News Release

U.S.-Trained Warlords Committing Atrocities in Afghanistan

This morning, President Donald Trump gave a speech at the United Nations proclaiming his commitment to peace and sovereignty.

MAY JEONG, may.s.jeong at, @mayjeong

Jeong wrote the piece “The U.S.-Trained Warlords Committing Atrocities in Afghanistan” — just published today by In These Times magazine.

She is a magazine writer based in Kabul, Afghanistan. She is also a Logan Nonfiction Fellow at the Carey Institute for Global Good and a visiting scholar at New York University’s Arthur L. Carter Journalism Institute.
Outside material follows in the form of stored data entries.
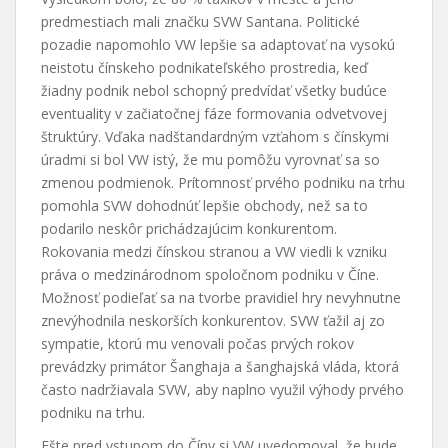
predmestiach mali značku SVW Santana. Politické
pozadie napomohlo VW lepšie sa adaptovať na vysokú
neistotu čínskeho podnikateľského prostredia, keď
žiadny podnik nebol schopný predvídať všetky budúce
eventuality v začiatočnej fáze formovania odvetvovej
štruktúry. Vďaka nadštandardným vzťahom s čínskymi
úradmi si bol VW istý, že mu pomôžu vyrovnať sa so
zmenou podmienok. Prítomnosť prvého podniku na trhu
pomohla SVW dohodnúť lepšie obchody, než sa to
podarilo neskôr prichádzajúcim konkurentom.
Rokovania medzi čínskou stranou a VW viedli k vzniku
práva o medzinárodnom spoločnom podniku v Číne.
Možnosť podieľať sa na tvorbe pravidiel hry nevyhnutne
znevýhodnila neskorších konkurentov. SVW ťažil aj zo
sympatie, ktorú mu venovali počas prvých rokov
prevádzky primátor Šanghaja a šanghajská vláda, ktorá
často nadržiavala SVW, aby naplno využil výhody prvého
podniku na trhu.
Ešte pred vstupom do Číny si VW uvedomoval, že bude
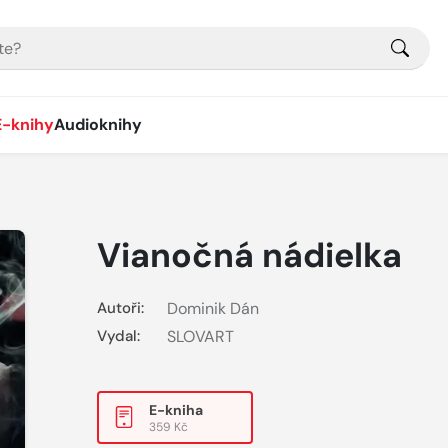
E-knihy
Audioknihy
Vianočná nádielka
Autoři:
Dominik Dán
Vydal:
SLOVART
E-kniha
359 Kč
The magazine reports: “Drawing on two years of on-the-ground investigation in Afghanistan, Jeong reports on an Afghan village that alleges dozens of civilian murders at the order of a single U.S.-trained strongman — Abdul Hakim-Shujayi.”

Key findings include:

“Eyewitness accounts describe the American military protecting Shujayi from arrest by Afghan officials.

“Seven of the murders allegedly occurred within earshot of U.S. advisors.
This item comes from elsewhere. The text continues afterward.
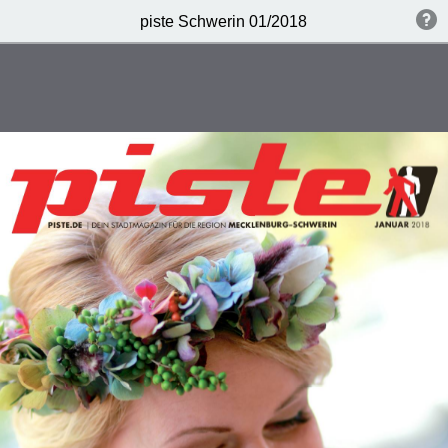
piste Schwerin 01/2018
“The U.S. military admits Shujayi was on its payroll, but says it has no records beyond that to confirm or deny these charges.

“Reports from human rights groups and witness testimony collected by Jeong show that these atrocities are not a one-off occurrence; rather, they are typical of the results of the U.S. approach in Afghanistan — training local militias to execute the war with impunity.

“This hands-off approach to warmaking in Afghanistan was started under the presidency of George W. Bush and continued under Obama. Now, President Trump is using the same buzzwords of ‘an Afghan-led’ conflict, and recently called for funds to escalate the war.

“As Afghan civilians face the deadly consequences of this U.S. military tactic, the American public has remained largely in the dark. This new investigation by Jeong finally shines light on the decade-old scandal.”

Jeong writes: “In 2010, at the behest of the United States, Afghan President Hamid Karzai forced the militias to reorganize themselves under a more respectable-sounding name: the Afghan Local Police (ALP).

“The name is misleading. The ALP, or arbeki as it is called in Afghanistan, is neither a local nor a traditional police force. … Trained and supervised by U.S. Special Operations Forces in conjunction with the Afghan government, and funded by the U.S. Department of Defense through the Afghan interior ministry, the ALP operates independently of the national, more structured, police force and army.”